The idea here is to take in a large data set, throw away rows and columns that are not of interest, and reduce related rows into a single row. Then, we can emit a smaller data table that will be easier to use at the next stage of processing.
We will be working with a 1.7 GB text file from the Google ngram project. This data is useful for many natural language processing projects. It forms the basis of a "language model." I use data derived from it for things like spelling correction.
An 1-gram is a sequence of characters that are separated by whitespace. An n-gram is a sequence of n 1-grams. In this project, we will only be using 1-gram data.
Each data file is tab delimited with 4 fields:
- The 1-gram
- The year in which the book it was extracted from was published.
- The total of number of times the 1-gram occurred in books published that year.
- The number of books in which the 1-gram occurred.
We are not interested in column 4.
We are only interested in data from books published in the year 2000 or later.
We want to reduce the data for the same 1-gram that occurs in multiple rows by adding up the frequency values in column 3. In the process, we can discard information about the year the 1-gram was used.
This reduces our data table to 2 columns: n-grams and frequencies.
Further, we want to output the data into a text file with two columns:
- A 1-gram
- The frequency of occurrence of that 1-gram in the period of interest.
Complete the process that should have been carried out in lab on April 14. This will leave you with a program that prints two fields to the screen in alphabetical order with no duplicate 1-grams.
Instead of printing to the screen:
-
Sort the sequence of 1-grams in descending numerical order while maintaining the alphabetical ordering for frequencies that are the same.
-
Output the list to a file called "a-reduced.txt" in the same directory where the program found the input "a.txt." The file should be separate the two columns with a tab character and terminate each line with a single newline character. If a file with that name already exists, overwrite it without warning the user.
Refine the data gathering process.
If you look at the raw data, you will see most of the 1-grams are words with some gibberish attached to the end. What the code I gave you does is simply throw away all lines with 1-grams that are not completely alphabetic.

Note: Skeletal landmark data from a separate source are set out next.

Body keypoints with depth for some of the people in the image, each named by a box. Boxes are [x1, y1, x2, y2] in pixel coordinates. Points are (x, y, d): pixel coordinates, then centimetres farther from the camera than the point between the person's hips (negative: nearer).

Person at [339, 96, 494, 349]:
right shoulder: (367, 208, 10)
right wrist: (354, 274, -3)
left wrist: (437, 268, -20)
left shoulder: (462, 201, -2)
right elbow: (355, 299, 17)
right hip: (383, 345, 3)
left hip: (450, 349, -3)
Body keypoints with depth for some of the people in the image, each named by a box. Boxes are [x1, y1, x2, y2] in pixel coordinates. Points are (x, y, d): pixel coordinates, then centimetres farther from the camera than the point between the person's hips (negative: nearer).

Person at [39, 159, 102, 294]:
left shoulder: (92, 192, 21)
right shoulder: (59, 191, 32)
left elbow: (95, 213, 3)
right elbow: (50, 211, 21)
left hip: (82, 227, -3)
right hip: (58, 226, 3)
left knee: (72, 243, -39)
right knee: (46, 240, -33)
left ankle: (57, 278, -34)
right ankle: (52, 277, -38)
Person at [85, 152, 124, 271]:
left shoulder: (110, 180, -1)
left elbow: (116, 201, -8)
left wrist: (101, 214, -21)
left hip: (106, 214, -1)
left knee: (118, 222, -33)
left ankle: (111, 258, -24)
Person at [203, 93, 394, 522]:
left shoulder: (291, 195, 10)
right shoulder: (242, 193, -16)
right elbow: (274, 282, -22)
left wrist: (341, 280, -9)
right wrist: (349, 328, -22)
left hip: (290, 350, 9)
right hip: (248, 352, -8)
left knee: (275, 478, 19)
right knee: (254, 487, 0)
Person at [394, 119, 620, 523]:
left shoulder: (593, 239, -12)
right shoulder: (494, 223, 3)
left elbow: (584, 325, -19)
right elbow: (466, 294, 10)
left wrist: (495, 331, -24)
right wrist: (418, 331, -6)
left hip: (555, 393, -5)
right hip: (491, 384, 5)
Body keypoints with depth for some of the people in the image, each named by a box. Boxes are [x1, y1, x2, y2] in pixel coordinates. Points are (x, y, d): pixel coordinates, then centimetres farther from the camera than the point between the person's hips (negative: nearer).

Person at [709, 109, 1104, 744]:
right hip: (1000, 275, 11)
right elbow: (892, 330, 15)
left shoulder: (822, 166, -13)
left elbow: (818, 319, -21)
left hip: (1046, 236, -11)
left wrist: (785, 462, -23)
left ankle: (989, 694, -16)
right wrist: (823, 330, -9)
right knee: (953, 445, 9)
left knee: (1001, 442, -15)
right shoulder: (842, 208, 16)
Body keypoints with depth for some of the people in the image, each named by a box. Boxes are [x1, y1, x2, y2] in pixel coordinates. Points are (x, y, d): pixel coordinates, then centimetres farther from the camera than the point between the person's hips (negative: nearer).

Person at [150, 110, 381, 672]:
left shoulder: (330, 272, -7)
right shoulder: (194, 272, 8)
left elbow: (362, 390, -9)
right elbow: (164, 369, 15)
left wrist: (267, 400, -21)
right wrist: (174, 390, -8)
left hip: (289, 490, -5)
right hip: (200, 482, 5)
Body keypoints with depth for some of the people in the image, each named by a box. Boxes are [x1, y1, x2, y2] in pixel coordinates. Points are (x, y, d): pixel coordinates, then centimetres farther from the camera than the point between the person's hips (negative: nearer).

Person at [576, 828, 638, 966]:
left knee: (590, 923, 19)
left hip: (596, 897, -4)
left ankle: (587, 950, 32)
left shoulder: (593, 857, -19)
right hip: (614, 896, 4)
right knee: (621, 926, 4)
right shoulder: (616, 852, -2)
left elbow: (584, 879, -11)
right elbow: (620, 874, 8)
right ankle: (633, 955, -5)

Instead, I want you to do is:
- Remove the underscore and the part-of-speech tag that follows it
- Then, discard lines with 1-grams that are not purely alphabetic.
To make this happen, look at the code
in WordFrequencyGenerator.java
.
Rather than use
Stream<String[]> interesting =
splits.filter(isInteresting);
Try replacing it with 4 individual filters:
Stream<String[]> interesting = splits
.filter(IsInteresting.has4)
.filter(IsInteresting.noneBlank)
.filter(IsInteresting.isYear2000orLater)
.filter(IsInteresting.wordAllLetters);
Verify that it still seems to work the same.
What we want to do is delay that last filter
stage until after a stage where we
use .map(IsInteresting.removePOS)
.
Of course, first we need to write
removePOS
as a Function<String[],String[]>
.
From the example Predicate
declarations
in cs121.IsInteresting
the first
step will be to write a static
member
function/method that starts off with
the line:
public static String[] removePOS(String[] array)
Then, we want to extract string in array[0]
and, if there is an underscore character in it
use the
String.lastIndexOf()
method to find
where the underscore is in the string and then use
the String.substring()
.
Note: the first argument to
substring will be 0
and you need to figure out
if you need to add or subtract 1
from
the index returned by lastIndexOf
to get
the desired effect. Assign the result of substring
back to array[0]
, since substring
creates a new
string rather than altering its argument.